Researchers at the Glick Eye Institute at Indiana University recently ran the first trial test of a group of 33 children with lazy eyes, using two different forms of treatment: traditional patches and electronic glasses.
The most common type of visual impairment in childhood, lazy eye (or amblyopia) is the result of abnormal development that causes an eye to stray in a different direction or to become more nearsighted than the child’s dominant eye. Children need to be treated for lazy eye before they turn 8 or they risk further developmental damage of their eye and brain (and could go blind).
To treat lazy eye, children have had to undergo “occlusion” via patches or medicated drops in their “good” eye in order to help the lazy one catch up to speed. However, the occlusion method has caused generations of kids plenty of discomfort. Researchers noted that 25 percent of children who had to use the eye drops developed anxiety prior to having the medicine administered — some were so afraid of the drops that they couldn’t use that form of treatment at all.
But patches weren’t a walk in the park either, according to Indiana University pediatric ophthalmology professor Daniel Neely: “When you talk to adults who underwent childhood treatment for amblyopia, they will tell you that wearing a patch was the worst thing ever.”
Kids with patches and drops often still had to use glasses in addition to the occlusion treatment, but the new Amblyz glasses will be an all-in-one style treatment.
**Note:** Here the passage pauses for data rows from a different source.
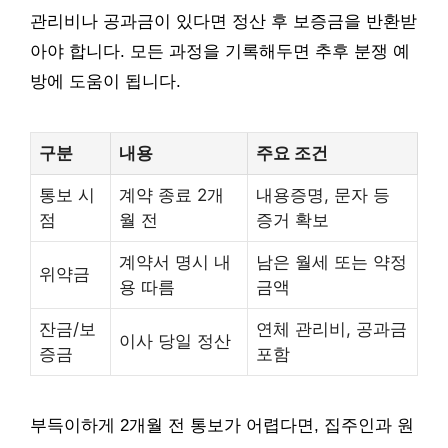
관리비나 공과금이 있다면 정산 후 보증금을 반환받
아야 합니다. 모든 과정을 기록해두면 추후 분쟁 예
방에 도움이 됩니다.
구분
내용
주요 조건
통보 시
계약 종료 2개
내용증명, 문자 등
점
월 전
증거 확보
계약서 명시 내
남은 월세 또는 약정
위약금
용 따름
금액
잔금/보
연체 관리비, 공과금
이사 당일 정산
증금
포함
부득이하게 2개월 전 통보가 어렵다면, 집주인과 원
This new “digital patch” could replace the traditional patches or medicated drops as a viable (and pretty cool-looking) treatment option.
The digital glasses, made with liquid crystal display (LCD) lenses, can act as both a “patch” and a pair of glasses all in one since Amblyz can be made with the kid’s exact prescription in mind. The glasses are also programmable, so they can create a digital patch that alternates between transparent and opaque over the wearer’s good eye in 30-second intervals (like the occlusion method).
Since Amblyz are non-invasive and don’t involve trying to get little kids to either take a bunch of drops to the eye or wear a patch for hours a day, children may be less susceptible to the anxieties and social stigmas associated with traditional lazy eye treatments.
Indiana University’s trial test brought kids from 3- to 8-years old together, with one group wearing the traditional adhesive patch over their good eye for two hours a day and the other group donning the digital glasses for four hours a day. After a three-month trial period, both groups showed similar improvement in treating the children’s lazy eyes, proving that Amblyz is a viable treatment option for kids. Both groups showed two lines-worth of improvement on reading charts in their lazy eyes.
A pair of Amblyz specs will set wearers back $450, but it sounds like it will be a worthy alternative to the potentially traumatizing effects of patches and drops for little kids with lazy eyes.